Girls in Kenya
Many girls who attend school in Kenya's poorest county, Kakamega, are forced to leave due to marriage or early pregnancy Elsa Buchanan for IBTimes UK

"I've never experienced happiness in my marriage. I've never seen the benefit of being married,." These are the words of Chimwemwe, a teenager living in a small village in rural Malawi.

Like one in four girls who marry before they are 18 in sub-Saharan Africa, Chimwemwe was just 12-years-old when she married a 17-year-old to break free from poverty at home. Talking about her marriage, Chimwemwe said she was hoping for a life of love and prosperity, but instead endured poverty and violence at the hands of her husband.

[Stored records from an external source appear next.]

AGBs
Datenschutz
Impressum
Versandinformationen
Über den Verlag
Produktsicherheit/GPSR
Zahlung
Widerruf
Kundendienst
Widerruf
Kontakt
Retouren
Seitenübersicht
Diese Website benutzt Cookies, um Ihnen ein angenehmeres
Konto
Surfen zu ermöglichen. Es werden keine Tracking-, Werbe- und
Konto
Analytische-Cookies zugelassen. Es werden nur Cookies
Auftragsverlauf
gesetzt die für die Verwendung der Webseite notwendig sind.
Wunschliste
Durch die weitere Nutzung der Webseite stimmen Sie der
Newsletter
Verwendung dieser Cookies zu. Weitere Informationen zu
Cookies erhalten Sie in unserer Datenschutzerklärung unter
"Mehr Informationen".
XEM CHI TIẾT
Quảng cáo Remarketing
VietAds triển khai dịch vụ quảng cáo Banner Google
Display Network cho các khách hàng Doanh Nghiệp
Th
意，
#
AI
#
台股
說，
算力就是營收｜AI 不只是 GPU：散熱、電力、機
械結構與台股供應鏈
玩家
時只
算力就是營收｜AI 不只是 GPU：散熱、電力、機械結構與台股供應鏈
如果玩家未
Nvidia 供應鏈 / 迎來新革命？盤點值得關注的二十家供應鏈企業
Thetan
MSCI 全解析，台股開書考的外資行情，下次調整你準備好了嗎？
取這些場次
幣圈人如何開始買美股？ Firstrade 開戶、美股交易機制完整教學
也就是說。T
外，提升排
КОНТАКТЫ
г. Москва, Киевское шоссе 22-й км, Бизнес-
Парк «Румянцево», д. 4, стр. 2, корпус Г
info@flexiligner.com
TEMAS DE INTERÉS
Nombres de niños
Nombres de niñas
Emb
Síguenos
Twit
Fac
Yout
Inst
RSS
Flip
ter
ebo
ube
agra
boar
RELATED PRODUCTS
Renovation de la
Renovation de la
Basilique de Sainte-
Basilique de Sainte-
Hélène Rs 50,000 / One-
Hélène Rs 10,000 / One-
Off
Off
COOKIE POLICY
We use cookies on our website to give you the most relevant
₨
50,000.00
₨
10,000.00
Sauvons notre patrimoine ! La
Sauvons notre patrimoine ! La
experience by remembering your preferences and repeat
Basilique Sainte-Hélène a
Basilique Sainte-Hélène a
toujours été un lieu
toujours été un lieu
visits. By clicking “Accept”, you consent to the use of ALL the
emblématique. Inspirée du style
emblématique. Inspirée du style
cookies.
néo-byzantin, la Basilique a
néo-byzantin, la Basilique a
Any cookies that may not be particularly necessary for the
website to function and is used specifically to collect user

Chimwemwe is just one in every two girls who marry before age 18 in Malawi, and her story mirrors that of millions for whom marrying early often means child brides drop out of school and are exposed to domestic and sexual violence.

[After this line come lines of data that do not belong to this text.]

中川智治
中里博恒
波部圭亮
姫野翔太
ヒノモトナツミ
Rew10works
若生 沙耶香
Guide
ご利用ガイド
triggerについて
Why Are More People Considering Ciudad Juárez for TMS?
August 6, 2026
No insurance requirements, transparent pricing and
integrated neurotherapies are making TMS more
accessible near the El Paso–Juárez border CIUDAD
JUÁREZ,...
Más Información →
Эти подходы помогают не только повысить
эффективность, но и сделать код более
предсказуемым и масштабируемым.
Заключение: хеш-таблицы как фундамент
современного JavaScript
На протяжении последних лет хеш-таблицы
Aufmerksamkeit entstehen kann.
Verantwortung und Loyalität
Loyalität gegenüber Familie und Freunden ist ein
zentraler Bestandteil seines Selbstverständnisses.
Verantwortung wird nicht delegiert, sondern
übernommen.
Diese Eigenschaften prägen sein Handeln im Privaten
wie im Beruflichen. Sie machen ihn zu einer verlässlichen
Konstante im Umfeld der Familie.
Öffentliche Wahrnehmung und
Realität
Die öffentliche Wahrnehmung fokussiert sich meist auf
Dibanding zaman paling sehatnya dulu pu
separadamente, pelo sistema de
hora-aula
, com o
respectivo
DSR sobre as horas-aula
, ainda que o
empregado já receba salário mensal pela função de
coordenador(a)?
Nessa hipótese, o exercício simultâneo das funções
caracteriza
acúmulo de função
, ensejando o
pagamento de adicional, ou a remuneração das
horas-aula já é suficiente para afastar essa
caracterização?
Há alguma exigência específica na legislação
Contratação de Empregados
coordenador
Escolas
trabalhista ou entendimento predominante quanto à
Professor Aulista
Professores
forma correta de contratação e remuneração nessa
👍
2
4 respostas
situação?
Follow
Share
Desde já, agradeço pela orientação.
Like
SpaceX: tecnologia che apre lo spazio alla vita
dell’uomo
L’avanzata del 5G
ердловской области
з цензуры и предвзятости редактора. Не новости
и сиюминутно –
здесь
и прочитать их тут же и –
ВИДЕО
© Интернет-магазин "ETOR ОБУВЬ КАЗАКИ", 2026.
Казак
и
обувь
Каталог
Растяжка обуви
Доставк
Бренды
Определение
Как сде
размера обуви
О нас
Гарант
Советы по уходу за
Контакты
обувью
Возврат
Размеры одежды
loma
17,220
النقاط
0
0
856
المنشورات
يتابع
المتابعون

New UNICEF data revealed that 76% of girls in Niger and around 70% of girls in Central African Republic and Chad marry before their 18th birthday.

African leaders have shown growing support to end the scourge of child marriage in Africa. This week, leaders attending the 28th African Union (AU) Summit in Addis Ababa, Ethiopia, held a high-level meeting on an AU campaign to end child marriage.

For Agnes Odhiambo, women's rights researcher and advocate at Human Rights Watch, progress to end child marriage has been slow, despite these growing efforts.

Odhiambo, who interviews girls in South Sudan, Tanzania, and Malawi about their marriages, described how the AU campaign already pushed heads of states to adopt an agreement on child marriage in June 2015.

School girls at risk of child marriage
Poor access to quality education can also contribute to child marriage: when schools are too expensive, far, or poor quality, many families may pull their daughters out, leaving them at greater risk of marriage, and early motherhood Elsa Buchanan for IBTimes UK

Detailed steps that governments should take to reduce the harmful practice include enacting and implementing laws that set the minimum marriage age at 18 or above and establishing comprehensive and well-financed national plans of action.

Following the agreement, the Gambia – where 36% of girls are married before 18, and approximately 7% before 15 – joined Tanzania, Zimbabwe and Malawi in trying to ensure girls do not face death from early pregnancy, by imposing a ban on child marriages in mid-2016.

Tanzania had earlier announced it was taking a tougher stance on child marriage and teenage pregnancy with 30-year jail sentences.

"It's encouraging that African leaders have put child marriage high on their agenda. (But) without accelerating changes on the ground, the number of child brides will double by 2050," Odhiambo said from Nairobi on Tuesday (1 February).

If no substantial progress is made, the United Nations Children's Fund (Unicef) currently estimates that the number of married girls in Africa could well rise from 125 million to 310 million by 2050.

"There is no simple solution for ending child marriage. Ensuring that girls have access to decent education is important. It's also key that community and religious leaders understand and commit to their respective roles in ending child marriage," she explained. "But we should also constantly assess if efforts to end child marriage are working or not. If they are not, Africa's leaders should speak out and act promptly."

African nations account for 17 of the 20 countries with the highest rates of child marriage globally.